Finance Minister Dr Peter Phillips on Wednesday sought to dispel notions that the ongoing negotiations with the International Monetary Fund (IMF) will be delayed, saying that at least the letter of intent would have been concluded by yearend.
He acknowledged, however, that the approval process could extend into the new year.
"There is no doubt that the negative conditions in world economy have affected us, and there is no doubt that confidence is under pressure because the market have determine that their litmus test of confidence hinges upon conclusion of negotiations, even though I have said there is no delay and we are moving in accordance with a timetable that was settled in the first discussion we had with the Fund," said Phillips at the monthly Mayberry Investors' Forum in Kingston.
"There is no doubt that we are well within the averages as far as negotiation of an agreement is concerned.
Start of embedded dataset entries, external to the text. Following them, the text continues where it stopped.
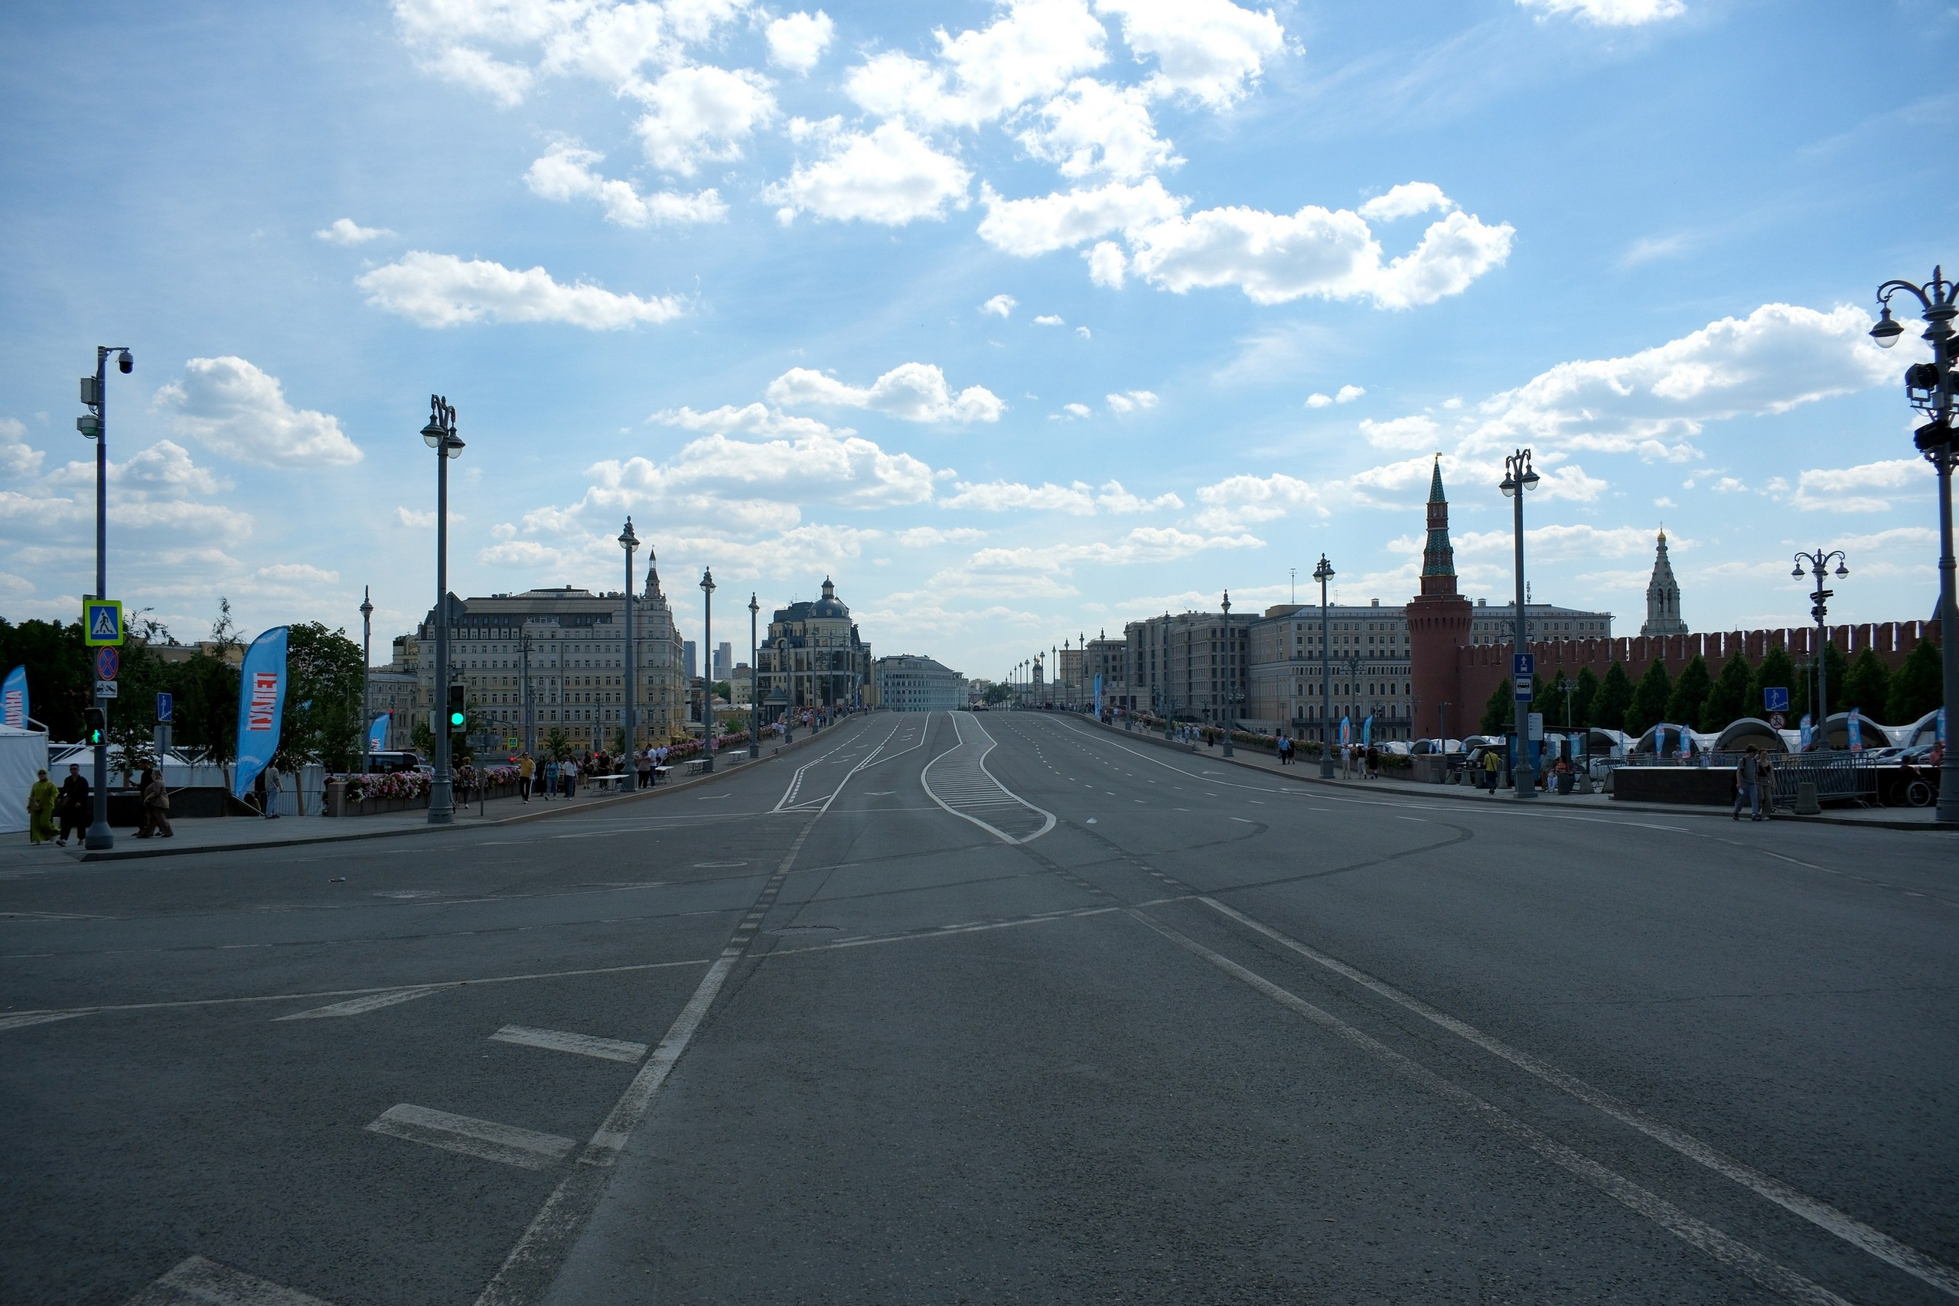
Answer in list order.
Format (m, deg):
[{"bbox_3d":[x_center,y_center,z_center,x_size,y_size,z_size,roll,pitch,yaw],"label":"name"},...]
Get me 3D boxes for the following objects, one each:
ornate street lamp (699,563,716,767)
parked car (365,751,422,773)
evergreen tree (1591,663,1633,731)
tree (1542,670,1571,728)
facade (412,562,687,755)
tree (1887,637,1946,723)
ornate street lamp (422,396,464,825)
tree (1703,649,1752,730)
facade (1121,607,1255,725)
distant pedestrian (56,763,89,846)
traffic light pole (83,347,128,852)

Even with the last agreement signed by Jamaica and, in fact, there is no doubt that most companies contemplating merger or acquisition of another company would take longer in concluding it than we have had in these discussions," Phillips said.
He said the parties have already agreed that the new bailout programme would last four years.
The basic fundamentals of the agreement have been settled, but there are some technical issues that the IMF wants to discuss, he told the forum.
Referring to the October issue of the World Economic Outlook, Phillips said the assessment for the global economy was negative.
"So what the Fund says, in that context, is that they want to have a discussion about buffers or cushions or what measures can be contemplated in the event that these perspectives are realised," the finance minister said.
"There are some technical issues as to the range of possible options that have to be discussed, but the basic things are all settled matter," he said.
Back in early October, following the fund one-week visit to the island, Phillips had said that the Government and the IMF were in discussion on the draft letter of intent and that they were making good progress towards a yearend timetable for submission to the Fund.
However, a deal with the IMF would have to be approved by the Fund's board. Expectations are that the board review will not take place until next year.
confident re letter of intent
Phillips reiterated at the forum that he remains confident that the letter of intent will be submitted by yearend and was hopeful it would go to the IMF board for approval.
"Let me say that the discussions have taken place and there is fundamental agreement - mutual understandings between the Government of Jamaica and the Fund relating to structural reform, growth agenda, the duration of a programme which will be a four-year programme - and we have dealt with and settled issues relating to the overall public-sector deficit, the fiscal deficit, the wages-to-GDP ratio, the debt-to-GDP ratio, the levels of primary surplus and those fundamental issues," said Phillips.
"I am hopeful also that we could get to the board this calendar year, though I will grant the possibility - the month of December being as it is - that it may not be possible to get to the board this calendar year and it may be pushed back to January," he said.
A letter of intent lays out the economic reforms that a country is committed to making in exchange for receiving an IMF loan.
"This past week, we have officials of the Government of Jamaica in Washington DC looking at and exchanging information regarding our views on the memorandum of economic and financial policy which forms the basis of the letter of intent which is to be issued," Phillips said.
A letter of intent is a precursor to the signing of an agreement with the multilateral entity.
"I don't believe that there has ever been a case where a staff-settled letter of intent has ever been turned back from the board," the minister said.